Ultra Petroleum Corp., an oil and gas exploration and production company, filed a Chapter 11 bankruptcy case in 2016. During the pendency of that case, the price of natural gas soared. By the time Ultra proposed its reorganization plan, it was solvent. Ultra proposed a reorganization plan that provided for payment in full of its unsecured claims but took the position that the Bankruptcy Code excused payment of both contractual make-whole premiums and post-petition interest at the contractual default interest rate. The affected creditors objected.
After years of litigation including two trips to the appellate court, the Fifth Circuit became the first circuit court to hold that the make-whole premiums or yield maintenance—a type of prepayment penalty to compensate lenders for loss of interest—should be disallowed under section 502(b)(2) of the Bankruptcy Code, which disallows claims for “unmatured” interest. Other bankruptcy courts in the Second, Third, Sixth, and Seventh Circuits had previously allowed such claims, either as a contractual obligation or otherwise as liquidated damages.
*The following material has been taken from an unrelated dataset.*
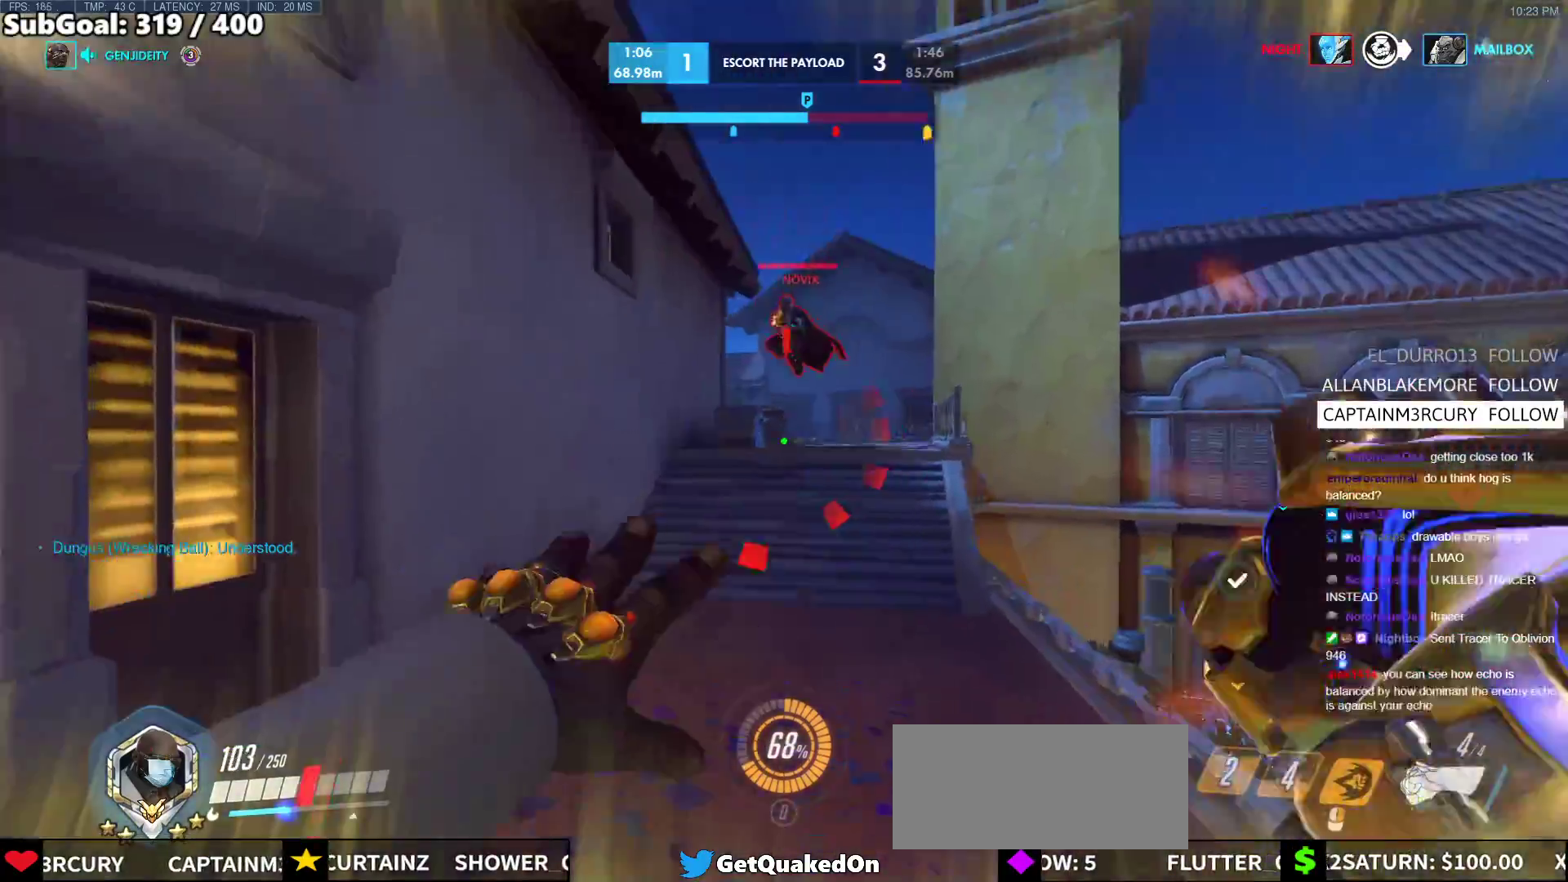
{"keys": ["w"], "mouse": ["left"], "events": [[17, "mouse_right", "up"], [433, "mouse_left", "down"]]}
Here, the Court was unpersuaded by the creditor’s arguments that the make-whole premiums are akin to liquidated damages and held that instead “[a] make-whole amount is nothing more than a lender’s unmatured interest, rendered in today’s dollars.” The Court noted that make-whole premiums, by their very nature, “are expressly designed to liquidate fixed-rate lenders’ damages flowing from debtor default while market interest rates are lower than their contractual rates Lenders’ damages equal the present value of all their future interest payments.” As such, those payments must be disallowed if the acceleration is triggered by the bankruptcy filing.
For most debtors in bankruptcy, this holding is a win and a welcome ruling as it supports the elimination of often-significant financial obligations. But for creditors, the decision should be a factor in pricing loans and setting fees designed to achieve a certain yield on a loan.
For Ultra, however, there was no such win. After ruling that make-whole premiums are not enforceable under section 502(b)(2) of the Bankruptcy Code, the Fifth Circuit addressed whether there was an exception in this case as Ultra was in fact a “solvent” debtor. The court held that if a debtor is solvent, unsecured creditors are nonetheless entitled to payment of contractual remedies including make-whole premiums and post-petition interest at the full contractual or state judgment rate. In so ruling, the Fifth Circuit became aligned with the Ninth Circuit’s recent decision focusing on a solvent debtor exception in Ad Hoc Comm. of Holders of Trade Claims v. PG&E (In re PG&E Corp.), 46 F.4th 1047 (9th Cir. 2022).
So while the decision is a clear win for creditors in the rare circumstance of the solvent debtor (here to the tune of an additional $387M), it confirms concerns regarding the enforceability of the make-whole premiums and yield maintenance provisions in the context of bankruptcy—issues that creditors may need to include in their calculations when entering into loan agreements.